[[ SUPPLIED MATERIAL open ]]
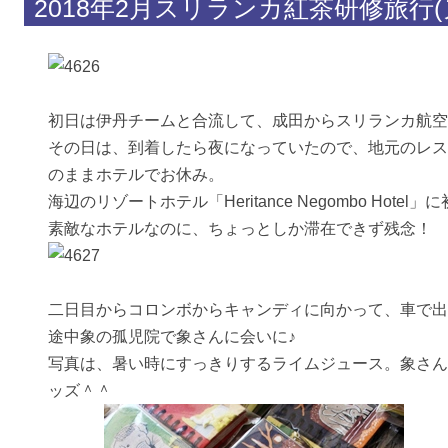
2018年2月スリランカ紅茶研修旅行
ンブラを巡る紅茶探訪の旅)
初日は伊丹チームと合流して、成田からスリランカ航空
その日は、到着したら夜になっていたので、地元のレス
のままホテルでお休み。
海辺のリゾートホテル「Heritance Negombo Hote
素敵なホテルなのに、ちょっとしか滞在できず残念！
二日目からコロンボからキャンディに向かって、車で出
途中象の孤児院で象さんに会いに♪
写真は、暑い時にすっきりするライムジュース。象さん
ッズ＾＾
[[ SUPPLIED MATERIAL closed ]]
• ACTIVITY: Convert the text lines of the listing into a JSON list of strings, one string per line and no blank lines, covering every block. Leave the pictures out of the answer.

• ANSWER FOR THIS EXERCISE:
[
  "2018年2月スリランカ紅茶研修旅行",
  "ンブラを巡る紅茶探訪の旅)",
  "初日は伊丹チームと合流して、成田からスリランカ航空",
  "その日は、到着したら夜になっていたので、地元のレス",
  "のままホテルでお休み。",
  "海辺のリゾートホテル「Heritance Negombo Hote",
  "素敵なホテルなのに、ちょっとしか滞在できず残念！",
  "二日目からコロンボからキャンディに向かって、車で出",
  "途中象の孤児院で象さんに会いに♪",
  "写真は、暑い時にすっきりするライムジュース。象さん",
  "ッズ＾＾"
]